Roma punta sulla flessibilità Ue per compensare la minore crescita

Per far fronte all’effetto del rallentamento dell’economia sui conti pubblici, la strada è invocare nuova flessibilità in sede europea. Se la trattativa andrà a buon fine, i margini di bilancio che sarà possibilie ottenere dalla Commissione Ue serviranno a far lievitare il deficit del 2017 oltre l’asticella dell’1,8% fissata lo scorso 18 maggio, quando Bruxelles ha approvato la legge di stabilità per l’anno in corso, concedendo flessibilità per lo 0,85% del Pil, pari a circa 14 miliardi. Giudizio sospeso, tuttavia, con ulteriore verifica fissata a novembre, quando si tratterà di ricalibrare le stime alla luce del nuovo scenario macroeconomico che il Governo definirà a fine settembre con la Nota di aggiornamento al Def.

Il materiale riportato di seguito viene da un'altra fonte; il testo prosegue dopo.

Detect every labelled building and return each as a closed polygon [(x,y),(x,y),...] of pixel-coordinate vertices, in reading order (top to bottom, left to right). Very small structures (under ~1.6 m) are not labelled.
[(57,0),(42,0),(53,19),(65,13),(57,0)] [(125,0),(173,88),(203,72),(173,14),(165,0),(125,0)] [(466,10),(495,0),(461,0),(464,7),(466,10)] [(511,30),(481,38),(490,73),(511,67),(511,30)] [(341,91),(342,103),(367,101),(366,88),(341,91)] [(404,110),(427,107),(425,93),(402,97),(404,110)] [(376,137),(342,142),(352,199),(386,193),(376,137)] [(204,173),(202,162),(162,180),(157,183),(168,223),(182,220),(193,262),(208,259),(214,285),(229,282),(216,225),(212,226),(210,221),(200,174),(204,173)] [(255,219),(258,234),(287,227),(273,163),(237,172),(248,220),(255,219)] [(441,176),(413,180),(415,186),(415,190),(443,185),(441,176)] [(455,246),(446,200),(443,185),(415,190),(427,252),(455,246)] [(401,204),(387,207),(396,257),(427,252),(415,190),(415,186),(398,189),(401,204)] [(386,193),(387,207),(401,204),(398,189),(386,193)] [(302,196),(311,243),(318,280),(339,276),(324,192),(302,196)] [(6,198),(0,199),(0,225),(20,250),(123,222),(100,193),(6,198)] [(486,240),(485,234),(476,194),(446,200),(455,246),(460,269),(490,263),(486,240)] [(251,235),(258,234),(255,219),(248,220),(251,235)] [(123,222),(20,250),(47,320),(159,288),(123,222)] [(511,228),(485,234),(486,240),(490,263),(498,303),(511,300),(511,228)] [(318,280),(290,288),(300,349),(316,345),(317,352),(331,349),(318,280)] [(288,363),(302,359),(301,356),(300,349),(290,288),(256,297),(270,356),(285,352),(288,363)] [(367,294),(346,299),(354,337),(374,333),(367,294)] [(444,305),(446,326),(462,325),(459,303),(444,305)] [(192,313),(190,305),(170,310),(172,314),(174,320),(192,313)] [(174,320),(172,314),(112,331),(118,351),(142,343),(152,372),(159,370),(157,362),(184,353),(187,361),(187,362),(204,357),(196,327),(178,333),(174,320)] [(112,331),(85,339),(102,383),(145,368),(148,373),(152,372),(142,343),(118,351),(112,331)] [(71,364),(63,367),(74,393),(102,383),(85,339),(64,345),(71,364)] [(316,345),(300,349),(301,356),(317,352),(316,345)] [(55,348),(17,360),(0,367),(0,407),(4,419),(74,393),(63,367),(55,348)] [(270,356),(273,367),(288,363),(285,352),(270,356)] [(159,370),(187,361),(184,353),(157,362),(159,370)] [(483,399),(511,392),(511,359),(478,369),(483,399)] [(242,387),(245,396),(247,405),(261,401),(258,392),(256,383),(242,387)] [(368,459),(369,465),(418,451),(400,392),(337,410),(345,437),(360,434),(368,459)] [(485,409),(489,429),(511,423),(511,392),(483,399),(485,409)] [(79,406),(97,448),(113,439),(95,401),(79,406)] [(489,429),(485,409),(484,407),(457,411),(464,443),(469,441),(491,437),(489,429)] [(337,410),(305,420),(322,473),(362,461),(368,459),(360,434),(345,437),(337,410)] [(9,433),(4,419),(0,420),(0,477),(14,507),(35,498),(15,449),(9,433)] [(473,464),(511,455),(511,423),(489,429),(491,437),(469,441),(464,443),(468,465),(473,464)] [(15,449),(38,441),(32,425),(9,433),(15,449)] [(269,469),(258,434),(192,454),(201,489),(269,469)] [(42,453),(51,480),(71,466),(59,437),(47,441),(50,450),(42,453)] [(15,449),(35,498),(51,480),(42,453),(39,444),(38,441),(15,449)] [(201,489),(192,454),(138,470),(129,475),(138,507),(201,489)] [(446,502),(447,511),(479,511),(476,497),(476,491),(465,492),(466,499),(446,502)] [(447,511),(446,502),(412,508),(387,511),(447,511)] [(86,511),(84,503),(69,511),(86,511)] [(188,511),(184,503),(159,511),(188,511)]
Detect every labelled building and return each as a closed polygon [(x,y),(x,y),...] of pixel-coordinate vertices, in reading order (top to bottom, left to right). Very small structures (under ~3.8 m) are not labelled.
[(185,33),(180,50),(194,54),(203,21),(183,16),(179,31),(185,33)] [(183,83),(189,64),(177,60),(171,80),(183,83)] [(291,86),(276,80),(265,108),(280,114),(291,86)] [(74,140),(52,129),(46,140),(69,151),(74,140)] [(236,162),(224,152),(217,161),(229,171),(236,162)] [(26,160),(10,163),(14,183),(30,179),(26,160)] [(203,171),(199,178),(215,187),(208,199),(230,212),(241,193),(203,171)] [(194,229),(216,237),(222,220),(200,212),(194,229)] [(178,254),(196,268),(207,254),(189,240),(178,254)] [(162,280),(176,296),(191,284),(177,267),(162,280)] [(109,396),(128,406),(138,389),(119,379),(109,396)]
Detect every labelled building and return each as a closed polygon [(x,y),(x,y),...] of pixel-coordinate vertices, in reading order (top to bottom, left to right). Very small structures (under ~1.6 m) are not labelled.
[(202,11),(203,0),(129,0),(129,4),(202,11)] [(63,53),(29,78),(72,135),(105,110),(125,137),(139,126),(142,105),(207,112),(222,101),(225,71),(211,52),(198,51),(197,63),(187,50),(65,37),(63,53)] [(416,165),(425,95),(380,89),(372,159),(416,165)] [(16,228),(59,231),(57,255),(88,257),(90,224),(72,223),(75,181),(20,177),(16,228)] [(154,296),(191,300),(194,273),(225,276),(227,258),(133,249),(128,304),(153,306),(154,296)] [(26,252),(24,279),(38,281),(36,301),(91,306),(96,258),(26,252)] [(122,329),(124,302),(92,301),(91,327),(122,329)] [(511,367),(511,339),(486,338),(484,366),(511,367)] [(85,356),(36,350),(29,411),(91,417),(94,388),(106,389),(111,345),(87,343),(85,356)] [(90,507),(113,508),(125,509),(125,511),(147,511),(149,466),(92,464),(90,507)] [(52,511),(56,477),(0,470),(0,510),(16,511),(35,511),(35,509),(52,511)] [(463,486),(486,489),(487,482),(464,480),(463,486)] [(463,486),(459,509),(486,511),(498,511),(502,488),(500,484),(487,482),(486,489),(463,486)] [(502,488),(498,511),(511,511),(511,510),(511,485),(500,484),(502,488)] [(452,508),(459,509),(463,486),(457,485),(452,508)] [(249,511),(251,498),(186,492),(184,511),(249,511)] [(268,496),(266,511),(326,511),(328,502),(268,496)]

La gelata sulla crescita deriva dal peggioramento del ciclo economico internazionale, ultima la Brexit, come ormai riconoscono sia il Fmi che la Banca d’Italia e i principali previsori interni e internazionali. Il che comporta per noi la revisione al ribasso del target 2016 (che dal programmato 1,2% scivolerà intorno allo 0,8%, lo stesso valore del 2015) e del 2017, con il Pil rivisto attorno all’1% contro l’1,4% del quadro programmatico definito ad aprile. Una contrazione dello 0,4% della stima di crescita sia per l’anno in corso che per il prossimo comporterà l’inevitabile aumento di debito e deficit. Nel primo caso, pare ormai sostanzialmente fuori portata la possibilità di centrare l’obiettivo del 132,4%, rispetto al 132,7% del 2015. La discesa del debito slitterebbe così al prossimo anno. Per il deficit, la partita si giocherà essenzialmente con la prossima legge di bilancio relativamente al nuovo target, che certamente oscillerà in una forchetta compresa tra il 2 e il 2,2%.

Lo scarto rispetto alla precedente stima, pari a circa 6 miliardi, dovrebbe essere compensato grazie alla flessibilità europea, da invocare facendo leva nuovamente al combinato delle circostanze eccezionali quali emergono per effetto della frenata dell’economia mondiale ed europea e dell’ulteriore margine da accordare grazie alla clausola per gli investimenti, di cui il Governo ha fruito quest’anno per lo 0,3% del Pil (4,8 miliardi). In teoria, per raggiungere il massimo dello 0,5% previsto per ogni clausola dalla comunicazione sulla flessibilità del gennaio 2015, vi sarebbe un altro 0,2 %. Trattativa tutta da istruire e da perfezionare da qui a metà ottobre, quando verrà presentata la nuova manovra, nella veste della legge di bilancio prevista dalla riforma che sta per ricevere il definitivo via libera da parte del Senato. Sub iudice l’entità della correzione per il 2017, che stando alle raccomandazioni approvate in giugno dalla Commissione Ue, dovrebbe attestarsi almeno allo 0,6% del Pil, dunque attorno ai 10 miliardi. Evidente che il mantenimento tout court di tale impegno limiterebbe ulteriormente i già esigui margini a disposizione per finanziare gran parte delle misure in cantiere, tutte dirette a sostenere la fragile ripresa: dagli interventi sul fronte previdenziale all’Ace, dalla conferma del taglio dell’Ires (già finanziato) agli ulteriori interventi sul costo del lavoro (come stabilizzare la decontribuzione triennale per i neo assunti avviata nel 2015?).

Il compito della prossima legge di bilancio si sintetizza così: conciliare il rispetto (se pur con nuova dose di flessibilità) degli impegni assunti in sede europea con le politiche (anch’esse urgenti e necessarie) dirette al sostegno della domanda interna. Il tutto al netto della variabile politica legata all’esito della consultazione referendaria di autunno.